[Items from a data source]
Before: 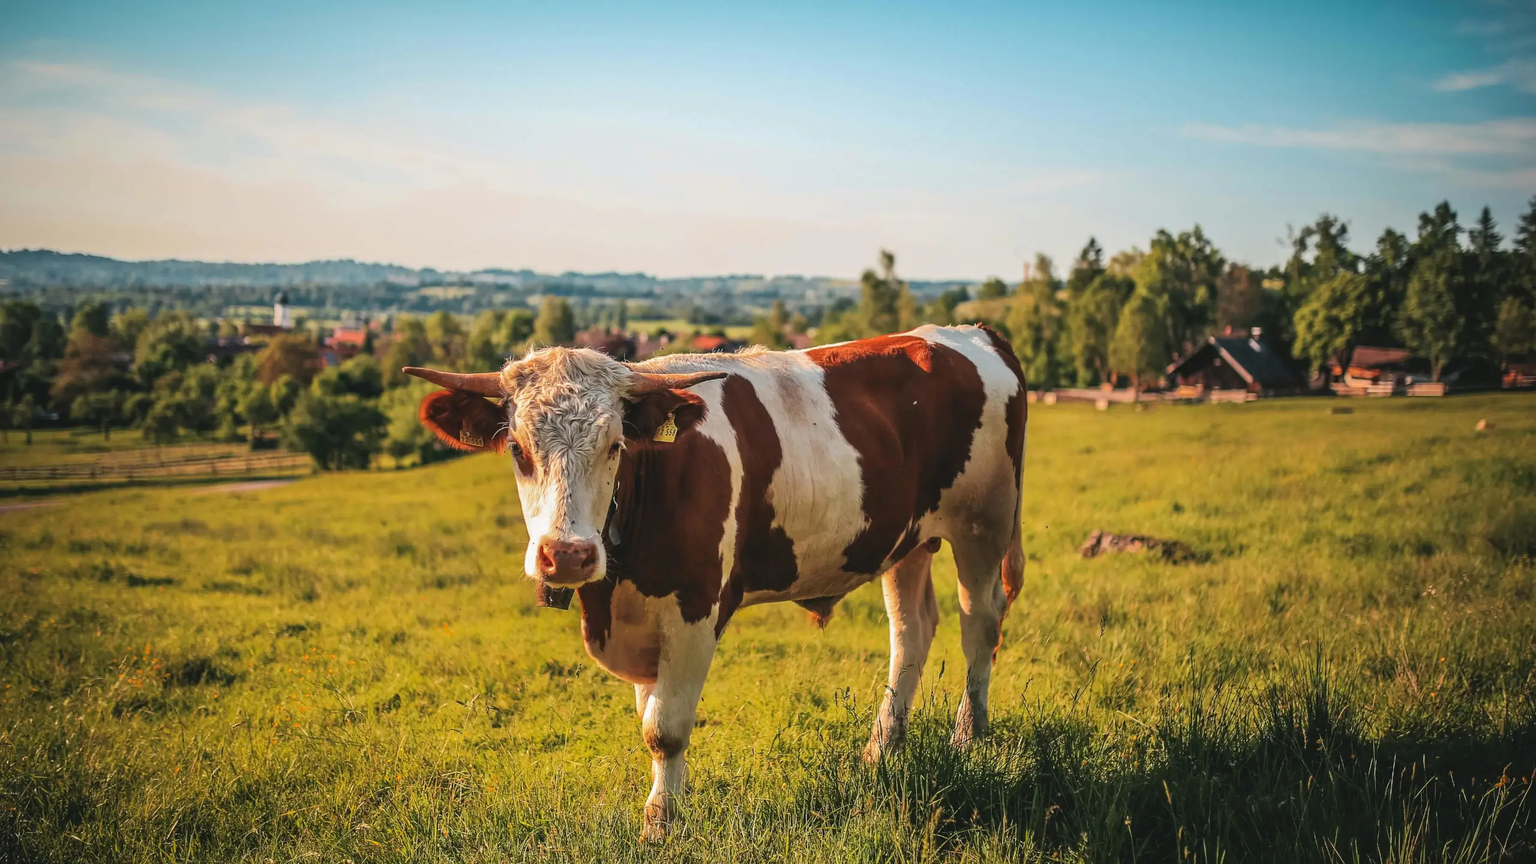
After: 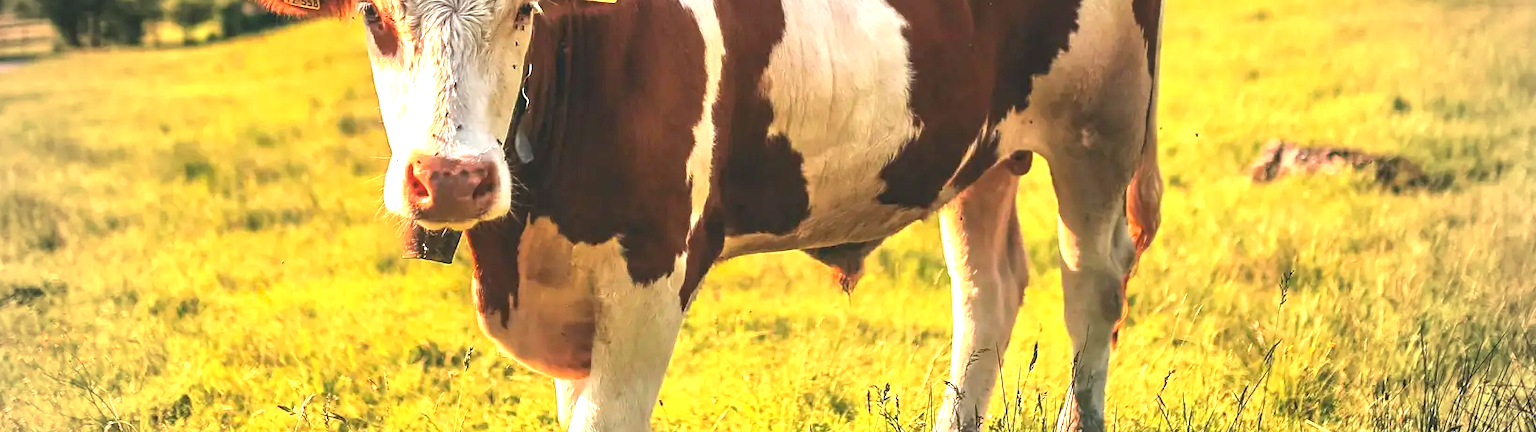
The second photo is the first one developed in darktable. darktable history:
crop: left 18.089%, top 50.972%, right 17.626%, bottom 16.852%
exposure: black level correction 0, exposure 1.325 EV, compensate exposure bias true, compensate highlight preservation false
vignetting: fall-off start 73.42%, brightness -0.161, unbound false
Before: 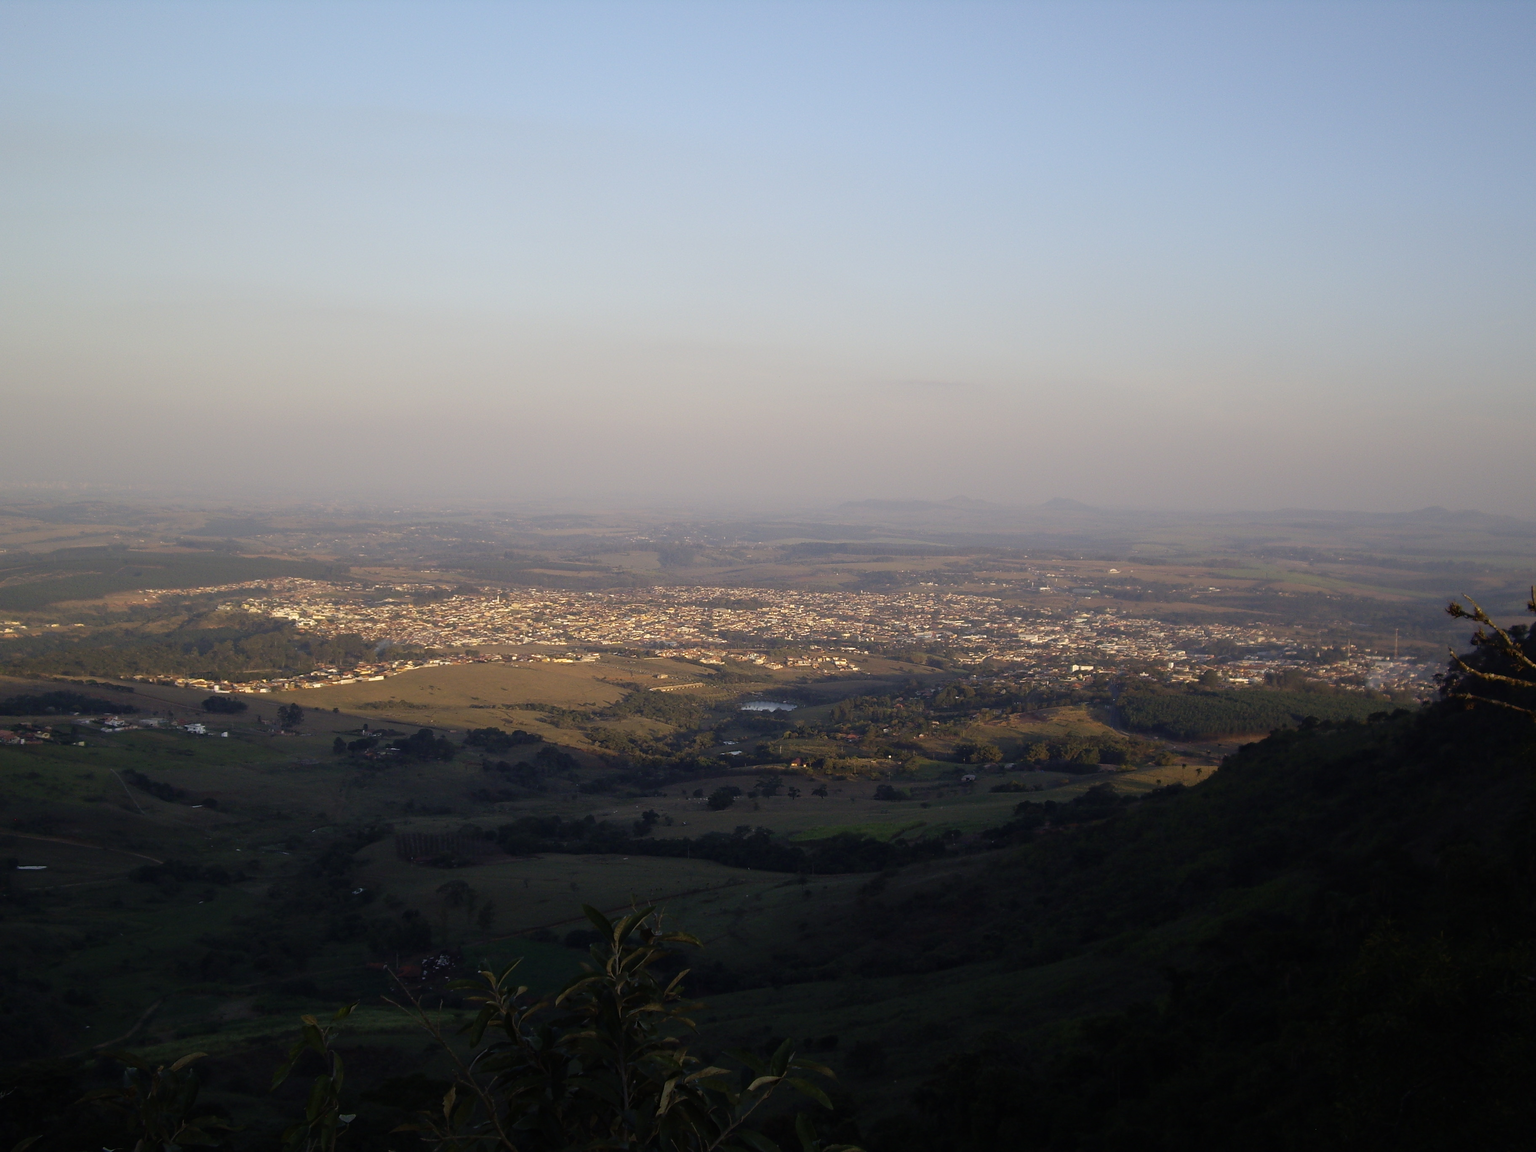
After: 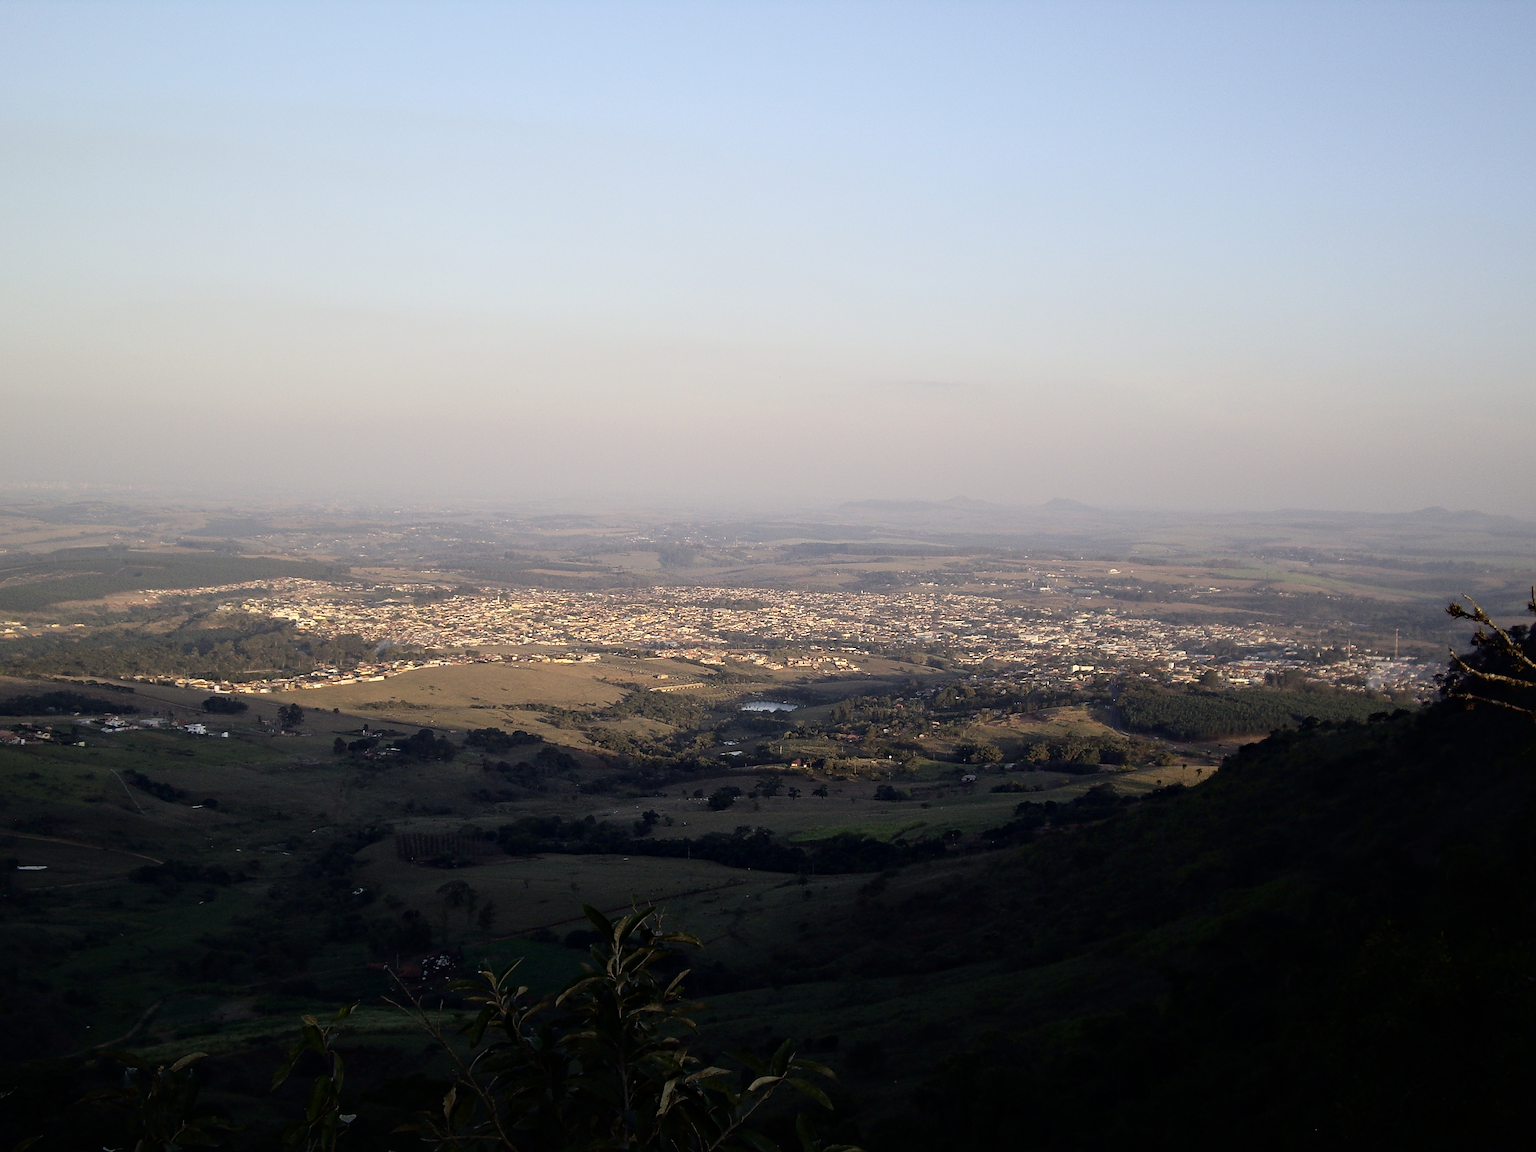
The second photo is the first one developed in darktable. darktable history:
contrast brightness saturation: saturation -0.055
local contrast: mode bilateral grid, contrast 20, coarseness 50, detail 120%, midtone range 0.2
sharpen: on, module defaults
tone curve: curves: ch0 [(0, 0) (0.004, 0.001) (0.133, 0.112) (0.325, 0.362) (0.832, 0.893) (1, 1)], color space Lab, independent channels, preserve colors none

→ Job: Rewrite every row with "Before" renamed to "Original", keeping everything else unchanged. Omit the pictures from your answer.

→ Result of this exercise:
Original: 
After: 
The second photo is the first one developed in darktable. darktable history:
crop: left 18.089%, top 50.972%, right 17.626%, bottom 16.852%
exposure: black level correction 0, exposure 1.325 EV, compensate exposure bias true, compensate highlight preservation false
vignetting: fall-off start 73.42%, brightness -0.161, unbound false
Original: 
After: 
The second photo is the first one developed in darktable. darktable history:
contrast brightness saturation: saturation -0.055
local contrast: mode bilateral grid, contrast 20, coarseness 50, detail 120%, midtone range 0.2
sharpen: on, module defaults
tone curve: curves: ch0 [(0, 0) (0.004, 0.001) (0.133, 0.112) (0.325, 0.362) (0.832, 0.893) (1, 1)], color space Lab, independent channels, preserve colors none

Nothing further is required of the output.